**********PLEASE *READ *FULL *STORY*********
Hey everyone, my name is Alex, and I really hope you read this. I am 25 years old and was born in Ohio. Now I am not a professional writer at all so please bare with,it’s almost midnight while i’m writing this and its been a hard day. As we go into this I want to say something for the benefit of everyone but also just to remind myself; it’s okay to feel sad every now and then.
Right out of the gate I would like to apologize about the picture with my lip but it holds relevance.
Here we go…
I recently moved out here to Portland, Oregon back in September 2017 and it’s now March 2018. I moved out here because of work, voice work to be more precise. I am not a professional voice artist but I am aspiring to be …. I used to do radio and cartoon character gigs on the side six or seven years ago back around my college days and loved every minute of it. However it didn’t really last long, my parents got a divorce, I started to move around from city to city just working and moving when I felt like it. I even became a volunteer firefighter for Beaver Falls ,PA for a few months and the reason being for all the moving and not staying still is because of the lip and fighting this depression. About a year after my parents divorce at 17 i got my lip busted in a fight by brass knuckles. The knuckles cut the skin around my chin/lip area so bad that i needed 18 stitches total. Since then i have lost weight, became depressed, and just have lost myself over the last six years. And so much time has gone by where i have wasted my talent and motivation by just laying around my house or just working and spending all my money on terrible things getting me nowhere, and it’s come to the point in which i’m living in the most expensive place i have ever lived and with the worst job i have had. I am serving table at a chain restaurant in a big city where my rent is $1,150/month and i have $17 in my bank account right now. The voice work I came out here to do was working for this couple trying to start up there own cartoon show but currently their relationship is having issues meaning no work for me….. and the day job is not cutting it.
I’m drowning here…
I’ve done so much reflection recently on what I should do, I mean I’ve always known what I’ve wanted to do and become. I want to be a CARTOON HERO. My goal is to eventually become a cartoon hero for Disney, Dreamworks, or anyone really, I mean, my mother was a babysitter my entire life, I have always been around children and babies. I have a radio voice and love doing characters. and the real reason why I have started this GoFundMe… not for the fact that i’m drowning and panicking with no money, for the fact that i am tired of being stubborn and feeling helpless. I love the kids, I love doing voices, and what has helped me out the entire time is playing video games.

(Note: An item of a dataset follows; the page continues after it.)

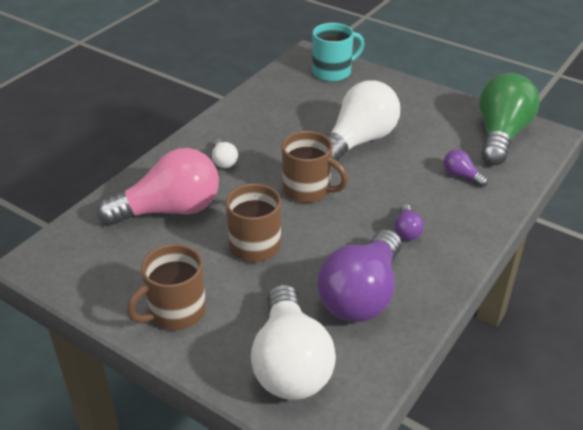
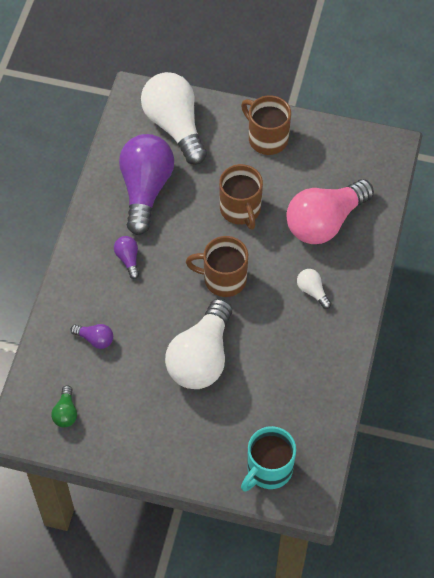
camera: 160 degrees right, 20 degrees up
brown mug [127,244,206,330] -> brown mug turned 75 degrees counterclockwise [241,95,291,155]
green light bulb [479,73,540,165] -> green light bulb [51,385,77,427], size x0.43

I have been playing video games my entire life, they were always my solace when things were tense in my household. Whenever mom and dad would start fighting i would go turn on my nintendo or playstation and get lost for hours, it helped me escape to another world and was always there when i needed it..
I am at a point in my life where I just need help achieving my wizard’s dream of being successful while making kids laugh( my friend’s call me Wizard Fingers). So I figured why not try to make your own show with gaming and the voices. Why not try to Twitch stream and make YouTube content daily, it’s honestly the best platform to reach an audience and build a portfolio to try to voice acting someday.
Having this goal achieved wouldn’t just be uplifting, it would be LIFE CHANGING. It may help me get out of this depression, it would feed my creative purpose and finally give me an outlet to get out all the sillyness. I would have the oppurtunity to live my life the way i want to, not barely making ends meet and not eating just because i want to save money for the next bill. I just…. I am just so tired of so much need all the help i can get to help build up my dream of being a cartoon hero.
* just made a big sigh*
With all this being said, there have been people along the way who has helped me in more ways than I can convey, and I owe them all so much. I wish to achieve this dreaem just so I can help all those who I love and all of those who have helped me get this far in life..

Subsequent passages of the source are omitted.